Le 27 avril, à propos du baptême du prince héréditaire, fils du prince d’Orange, le rapport signale encore qu’en allant au temple et en en revenant, le cortège royal, quoique très brillant, n’a excité dans Bruxelles aucun enthousiasme. Le peuple qui bordait les rues, le bonnet et le chapeau sur la tête, ne les a pas ôtés, bien que le Roi, la Reine, le prince d’Orange saluassent de tous côtés. A neuf heures du soir, malgré les illuminations, — des chandelles derrière les fenêtres, — il n’y avait personne dans les rues. Au théâtre on donnait un intermède : La naissance du fils de Mars et de Flore, imité de celui qu’on donna à l’Opéra de Paris, lors du mariage de Napoléon avec Marie-Louise : L’union de Mars et de Flore. On a écouté dans un morne silence ces scènes allégoriques. En revanche, dans la pièce d’ouverture, un des personnages ayant dit : « L’esprit est du terroir de France ; elle en fournit à toute l’Europe, » la salle a éclaté en applaudissemens. Ainsi, sous toutes les formes et en toute occasion, les Belges témoignent de leur antipathie pour leur gouvernement. Elle ne se révèle encore qu’en d’inoffensives manifestations. Mais elle éclatera révolutionnairement en 1830, et la Belgique, avec l’appui des Français, proclamera son indépendance.
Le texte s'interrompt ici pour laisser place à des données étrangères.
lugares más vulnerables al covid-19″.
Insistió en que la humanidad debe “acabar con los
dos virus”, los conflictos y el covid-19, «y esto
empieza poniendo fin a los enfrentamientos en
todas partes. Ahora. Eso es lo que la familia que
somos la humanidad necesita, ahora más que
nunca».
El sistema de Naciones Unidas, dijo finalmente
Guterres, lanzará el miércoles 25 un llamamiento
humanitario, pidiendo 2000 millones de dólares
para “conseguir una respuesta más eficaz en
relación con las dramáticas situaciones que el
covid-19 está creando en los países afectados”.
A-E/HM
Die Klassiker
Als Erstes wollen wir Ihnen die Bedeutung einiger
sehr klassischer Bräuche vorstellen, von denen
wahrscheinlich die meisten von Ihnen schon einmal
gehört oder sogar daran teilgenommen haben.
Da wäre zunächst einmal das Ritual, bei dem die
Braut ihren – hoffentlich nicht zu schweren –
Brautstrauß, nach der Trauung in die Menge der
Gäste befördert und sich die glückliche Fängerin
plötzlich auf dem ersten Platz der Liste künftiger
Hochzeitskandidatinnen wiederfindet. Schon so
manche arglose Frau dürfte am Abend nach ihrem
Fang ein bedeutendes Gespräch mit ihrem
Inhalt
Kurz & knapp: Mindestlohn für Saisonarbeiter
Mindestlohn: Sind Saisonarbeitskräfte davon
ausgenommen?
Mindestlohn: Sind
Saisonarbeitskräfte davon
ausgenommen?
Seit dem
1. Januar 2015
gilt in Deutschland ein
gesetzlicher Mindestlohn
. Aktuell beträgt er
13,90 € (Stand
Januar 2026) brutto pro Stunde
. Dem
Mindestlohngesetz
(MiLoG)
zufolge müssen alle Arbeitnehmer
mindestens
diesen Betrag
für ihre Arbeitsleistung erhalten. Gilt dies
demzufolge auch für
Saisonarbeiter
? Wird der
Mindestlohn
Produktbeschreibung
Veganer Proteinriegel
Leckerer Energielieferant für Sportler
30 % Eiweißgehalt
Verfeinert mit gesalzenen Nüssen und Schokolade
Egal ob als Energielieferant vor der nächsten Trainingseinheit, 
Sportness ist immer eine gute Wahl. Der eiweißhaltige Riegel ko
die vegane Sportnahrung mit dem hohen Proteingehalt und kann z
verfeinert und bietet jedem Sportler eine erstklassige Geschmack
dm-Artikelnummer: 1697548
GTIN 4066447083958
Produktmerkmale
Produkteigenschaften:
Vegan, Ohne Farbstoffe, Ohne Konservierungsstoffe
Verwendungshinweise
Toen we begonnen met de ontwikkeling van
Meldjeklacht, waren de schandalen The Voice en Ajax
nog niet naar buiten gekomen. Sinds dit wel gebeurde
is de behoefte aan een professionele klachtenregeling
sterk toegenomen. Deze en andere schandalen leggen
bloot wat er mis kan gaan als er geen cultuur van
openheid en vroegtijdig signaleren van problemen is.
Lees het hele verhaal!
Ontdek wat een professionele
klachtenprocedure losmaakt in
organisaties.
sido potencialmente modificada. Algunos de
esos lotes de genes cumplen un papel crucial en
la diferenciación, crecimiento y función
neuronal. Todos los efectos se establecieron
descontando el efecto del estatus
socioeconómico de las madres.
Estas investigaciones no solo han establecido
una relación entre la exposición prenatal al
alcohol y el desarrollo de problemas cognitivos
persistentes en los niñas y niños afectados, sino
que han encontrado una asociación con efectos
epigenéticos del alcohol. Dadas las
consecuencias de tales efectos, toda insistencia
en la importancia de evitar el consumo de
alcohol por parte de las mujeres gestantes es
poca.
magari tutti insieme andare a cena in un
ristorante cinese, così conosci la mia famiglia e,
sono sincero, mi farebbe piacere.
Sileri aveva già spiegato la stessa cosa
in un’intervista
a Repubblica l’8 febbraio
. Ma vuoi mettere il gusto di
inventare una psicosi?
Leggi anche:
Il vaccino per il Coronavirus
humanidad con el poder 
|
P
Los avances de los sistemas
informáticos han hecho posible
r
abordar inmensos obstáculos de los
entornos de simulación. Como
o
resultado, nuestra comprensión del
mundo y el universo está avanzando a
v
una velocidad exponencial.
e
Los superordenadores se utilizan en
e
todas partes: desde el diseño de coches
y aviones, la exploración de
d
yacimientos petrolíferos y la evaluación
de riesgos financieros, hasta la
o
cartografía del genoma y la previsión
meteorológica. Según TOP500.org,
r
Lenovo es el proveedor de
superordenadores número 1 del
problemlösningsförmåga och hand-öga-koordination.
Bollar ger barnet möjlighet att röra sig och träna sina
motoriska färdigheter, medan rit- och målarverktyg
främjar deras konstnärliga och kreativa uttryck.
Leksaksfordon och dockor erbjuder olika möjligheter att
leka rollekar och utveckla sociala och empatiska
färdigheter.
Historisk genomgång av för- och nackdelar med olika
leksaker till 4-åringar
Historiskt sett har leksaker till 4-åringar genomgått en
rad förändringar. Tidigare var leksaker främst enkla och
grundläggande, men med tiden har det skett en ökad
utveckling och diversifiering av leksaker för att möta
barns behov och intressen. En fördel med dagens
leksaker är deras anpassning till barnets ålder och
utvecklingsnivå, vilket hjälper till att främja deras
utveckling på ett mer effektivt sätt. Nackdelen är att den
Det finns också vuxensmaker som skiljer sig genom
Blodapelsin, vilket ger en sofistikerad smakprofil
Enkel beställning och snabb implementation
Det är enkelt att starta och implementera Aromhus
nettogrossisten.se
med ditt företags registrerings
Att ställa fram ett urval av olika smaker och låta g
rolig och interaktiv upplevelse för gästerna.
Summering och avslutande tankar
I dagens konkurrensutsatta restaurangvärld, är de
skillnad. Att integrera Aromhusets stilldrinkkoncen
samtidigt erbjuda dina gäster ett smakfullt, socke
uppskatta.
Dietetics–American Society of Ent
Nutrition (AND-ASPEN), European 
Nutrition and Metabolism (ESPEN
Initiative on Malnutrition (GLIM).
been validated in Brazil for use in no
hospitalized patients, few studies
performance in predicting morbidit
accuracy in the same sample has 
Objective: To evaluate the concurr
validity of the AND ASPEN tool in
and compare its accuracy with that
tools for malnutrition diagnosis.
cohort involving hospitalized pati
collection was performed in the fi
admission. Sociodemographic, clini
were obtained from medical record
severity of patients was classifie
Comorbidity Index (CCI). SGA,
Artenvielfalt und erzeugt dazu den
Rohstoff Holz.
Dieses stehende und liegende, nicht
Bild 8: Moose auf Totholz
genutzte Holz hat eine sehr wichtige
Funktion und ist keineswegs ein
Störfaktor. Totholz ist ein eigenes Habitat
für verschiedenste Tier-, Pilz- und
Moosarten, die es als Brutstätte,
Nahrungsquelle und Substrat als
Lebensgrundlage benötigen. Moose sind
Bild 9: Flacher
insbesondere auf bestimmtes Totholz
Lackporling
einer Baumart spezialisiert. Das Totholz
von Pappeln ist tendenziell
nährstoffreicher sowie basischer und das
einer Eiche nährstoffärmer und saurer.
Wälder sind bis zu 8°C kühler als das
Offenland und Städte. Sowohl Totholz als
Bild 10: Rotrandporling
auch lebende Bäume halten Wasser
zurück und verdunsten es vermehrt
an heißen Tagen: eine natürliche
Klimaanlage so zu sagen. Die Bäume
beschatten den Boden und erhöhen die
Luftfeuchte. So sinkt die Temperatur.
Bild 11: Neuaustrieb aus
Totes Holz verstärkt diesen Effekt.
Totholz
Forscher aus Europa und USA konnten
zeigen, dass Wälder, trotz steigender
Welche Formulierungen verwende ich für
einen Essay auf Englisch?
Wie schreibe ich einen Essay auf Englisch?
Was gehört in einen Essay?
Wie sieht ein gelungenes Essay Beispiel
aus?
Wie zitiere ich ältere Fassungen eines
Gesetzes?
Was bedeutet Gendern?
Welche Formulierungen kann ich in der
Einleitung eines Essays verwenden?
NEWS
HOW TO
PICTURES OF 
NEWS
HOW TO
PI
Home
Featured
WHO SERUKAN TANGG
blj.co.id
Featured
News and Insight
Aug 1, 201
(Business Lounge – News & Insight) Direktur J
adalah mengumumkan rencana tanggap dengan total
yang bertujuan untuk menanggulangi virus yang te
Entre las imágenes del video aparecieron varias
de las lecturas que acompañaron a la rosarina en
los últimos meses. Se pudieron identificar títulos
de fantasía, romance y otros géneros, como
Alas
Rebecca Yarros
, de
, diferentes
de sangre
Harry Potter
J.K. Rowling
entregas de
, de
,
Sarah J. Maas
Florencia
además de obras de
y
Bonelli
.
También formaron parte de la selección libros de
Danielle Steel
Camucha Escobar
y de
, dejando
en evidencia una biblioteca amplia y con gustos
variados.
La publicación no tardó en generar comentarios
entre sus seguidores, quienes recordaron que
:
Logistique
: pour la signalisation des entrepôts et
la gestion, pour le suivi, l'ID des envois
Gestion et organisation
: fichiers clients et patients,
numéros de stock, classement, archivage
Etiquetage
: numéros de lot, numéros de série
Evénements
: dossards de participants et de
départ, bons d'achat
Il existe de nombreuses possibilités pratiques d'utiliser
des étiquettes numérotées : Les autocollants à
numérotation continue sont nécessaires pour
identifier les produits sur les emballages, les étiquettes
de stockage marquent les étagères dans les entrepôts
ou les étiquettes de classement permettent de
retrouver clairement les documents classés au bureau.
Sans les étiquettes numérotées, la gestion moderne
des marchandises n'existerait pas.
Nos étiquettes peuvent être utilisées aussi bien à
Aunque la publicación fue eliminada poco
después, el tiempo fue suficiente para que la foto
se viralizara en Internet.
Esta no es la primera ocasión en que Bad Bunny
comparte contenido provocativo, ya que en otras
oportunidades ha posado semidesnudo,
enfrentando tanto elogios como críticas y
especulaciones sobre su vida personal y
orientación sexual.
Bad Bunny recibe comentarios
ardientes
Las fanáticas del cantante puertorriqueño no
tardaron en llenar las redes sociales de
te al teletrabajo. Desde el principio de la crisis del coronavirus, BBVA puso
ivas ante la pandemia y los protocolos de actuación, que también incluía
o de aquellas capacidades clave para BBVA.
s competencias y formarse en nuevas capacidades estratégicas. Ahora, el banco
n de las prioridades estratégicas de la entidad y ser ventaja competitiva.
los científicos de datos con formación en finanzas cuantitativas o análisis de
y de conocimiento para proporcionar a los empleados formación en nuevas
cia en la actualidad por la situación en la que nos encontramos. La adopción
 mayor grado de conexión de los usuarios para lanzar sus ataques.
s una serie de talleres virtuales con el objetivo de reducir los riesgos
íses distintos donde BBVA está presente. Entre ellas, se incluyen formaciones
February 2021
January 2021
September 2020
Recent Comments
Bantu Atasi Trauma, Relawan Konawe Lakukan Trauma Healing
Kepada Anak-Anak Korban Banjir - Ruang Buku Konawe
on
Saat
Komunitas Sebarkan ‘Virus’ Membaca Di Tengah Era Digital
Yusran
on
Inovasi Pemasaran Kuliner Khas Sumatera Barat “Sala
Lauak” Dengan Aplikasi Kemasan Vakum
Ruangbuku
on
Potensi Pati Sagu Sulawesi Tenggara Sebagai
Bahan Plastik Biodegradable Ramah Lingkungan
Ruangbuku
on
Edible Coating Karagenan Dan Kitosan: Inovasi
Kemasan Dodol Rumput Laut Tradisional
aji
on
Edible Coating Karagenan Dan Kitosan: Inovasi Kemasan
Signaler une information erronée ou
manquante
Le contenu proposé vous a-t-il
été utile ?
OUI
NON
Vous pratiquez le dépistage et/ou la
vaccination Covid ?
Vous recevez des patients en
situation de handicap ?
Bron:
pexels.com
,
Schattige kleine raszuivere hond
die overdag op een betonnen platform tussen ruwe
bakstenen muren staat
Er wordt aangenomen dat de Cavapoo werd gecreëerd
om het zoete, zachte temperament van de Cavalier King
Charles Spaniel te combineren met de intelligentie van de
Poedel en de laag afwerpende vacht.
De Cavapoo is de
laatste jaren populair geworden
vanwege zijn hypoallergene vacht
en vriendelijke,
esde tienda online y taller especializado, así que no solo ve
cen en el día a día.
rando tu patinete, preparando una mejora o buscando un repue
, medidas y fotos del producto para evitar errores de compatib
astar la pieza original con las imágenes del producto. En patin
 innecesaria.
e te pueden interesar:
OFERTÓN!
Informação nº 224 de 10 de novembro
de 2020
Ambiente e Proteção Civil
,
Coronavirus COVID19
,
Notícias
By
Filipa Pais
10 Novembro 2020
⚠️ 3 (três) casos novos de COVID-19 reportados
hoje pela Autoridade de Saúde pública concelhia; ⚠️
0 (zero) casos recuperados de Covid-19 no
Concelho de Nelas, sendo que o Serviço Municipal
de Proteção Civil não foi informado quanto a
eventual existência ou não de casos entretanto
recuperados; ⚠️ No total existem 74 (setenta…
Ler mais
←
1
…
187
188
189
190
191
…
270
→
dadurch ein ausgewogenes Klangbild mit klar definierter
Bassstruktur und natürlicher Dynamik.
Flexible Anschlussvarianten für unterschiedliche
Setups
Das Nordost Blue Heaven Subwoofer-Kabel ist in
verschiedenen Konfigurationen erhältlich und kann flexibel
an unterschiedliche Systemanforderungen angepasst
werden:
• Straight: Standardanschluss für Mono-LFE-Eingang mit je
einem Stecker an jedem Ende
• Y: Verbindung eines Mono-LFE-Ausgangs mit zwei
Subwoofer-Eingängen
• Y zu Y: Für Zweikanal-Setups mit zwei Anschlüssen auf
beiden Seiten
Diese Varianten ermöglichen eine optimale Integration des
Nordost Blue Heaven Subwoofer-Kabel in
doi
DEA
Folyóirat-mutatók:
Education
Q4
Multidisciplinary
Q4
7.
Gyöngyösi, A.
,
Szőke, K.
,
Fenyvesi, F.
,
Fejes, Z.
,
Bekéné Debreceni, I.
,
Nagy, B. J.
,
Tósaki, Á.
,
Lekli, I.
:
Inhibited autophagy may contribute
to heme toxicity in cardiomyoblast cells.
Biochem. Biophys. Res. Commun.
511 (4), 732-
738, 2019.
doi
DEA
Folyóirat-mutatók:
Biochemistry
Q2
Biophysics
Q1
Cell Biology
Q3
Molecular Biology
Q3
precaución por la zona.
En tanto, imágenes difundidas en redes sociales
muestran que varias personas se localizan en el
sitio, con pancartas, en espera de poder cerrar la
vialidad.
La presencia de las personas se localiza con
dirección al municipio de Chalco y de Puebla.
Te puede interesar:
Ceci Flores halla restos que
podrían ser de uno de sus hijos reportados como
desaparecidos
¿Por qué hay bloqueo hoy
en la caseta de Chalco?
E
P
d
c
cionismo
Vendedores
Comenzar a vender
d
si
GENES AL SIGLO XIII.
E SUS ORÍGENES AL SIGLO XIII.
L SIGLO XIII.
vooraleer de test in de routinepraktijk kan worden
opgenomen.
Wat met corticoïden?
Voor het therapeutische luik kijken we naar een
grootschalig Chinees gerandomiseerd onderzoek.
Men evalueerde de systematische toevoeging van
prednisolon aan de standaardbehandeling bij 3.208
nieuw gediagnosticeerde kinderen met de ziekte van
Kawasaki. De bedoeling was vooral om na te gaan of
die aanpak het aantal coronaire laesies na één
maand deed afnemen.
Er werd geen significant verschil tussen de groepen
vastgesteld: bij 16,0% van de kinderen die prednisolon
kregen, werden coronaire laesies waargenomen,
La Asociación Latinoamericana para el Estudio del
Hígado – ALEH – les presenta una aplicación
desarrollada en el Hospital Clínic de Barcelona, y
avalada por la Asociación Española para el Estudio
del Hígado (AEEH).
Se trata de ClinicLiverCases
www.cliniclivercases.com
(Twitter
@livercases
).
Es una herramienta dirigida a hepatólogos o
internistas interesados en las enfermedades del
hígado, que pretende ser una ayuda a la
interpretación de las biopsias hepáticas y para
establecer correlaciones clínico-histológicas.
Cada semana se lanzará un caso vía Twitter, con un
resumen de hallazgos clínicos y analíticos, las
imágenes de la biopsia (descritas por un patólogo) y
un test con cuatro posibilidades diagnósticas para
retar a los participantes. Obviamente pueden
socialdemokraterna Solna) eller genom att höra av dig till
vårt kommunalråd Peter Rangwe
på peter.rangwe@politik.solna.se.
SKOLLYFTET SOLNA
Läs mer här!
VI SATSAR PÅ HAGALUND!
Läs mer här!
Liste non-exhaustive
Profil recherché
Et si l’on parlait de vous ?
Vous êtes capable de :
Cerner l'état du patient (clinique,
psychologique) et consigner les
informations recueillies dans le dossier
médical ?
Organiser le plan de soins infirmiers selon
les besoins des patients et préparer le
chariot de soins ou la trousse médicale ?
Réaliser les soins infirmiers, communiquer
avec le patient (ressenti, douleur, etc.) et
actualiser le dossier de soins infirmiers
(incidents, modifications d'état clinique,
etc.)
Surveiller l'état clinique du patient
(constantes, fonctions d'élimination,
Les détails donnés par l’observateur anonyme l’ont éloigné de sa mission. Il y revient bientôt en rendant compte de ce qu’il a vu parmi les réfugiés. Voici d’abord le très piquant récit d’une visite qu’il a faite à Mme Brayer, femme d’un général proscrit, lequel se prépare à s’expatrier.

« J’étais hier soir chez Mme Brayer lorsque le ministre de Prusse, prince de Hatzfeld, entra. (C’est celui qui fut sauvé par sa femme à Berlin.) Il apportait à cette dame une lettre du prince de Hardenberg et une traite de mille florins sur Paris. Il lui fit, de la part du prince de Hardenberg, toutes les offres de services possibles, et l’assurance de tout l’intérêt qu’il ne cesserait de prendre à son mari.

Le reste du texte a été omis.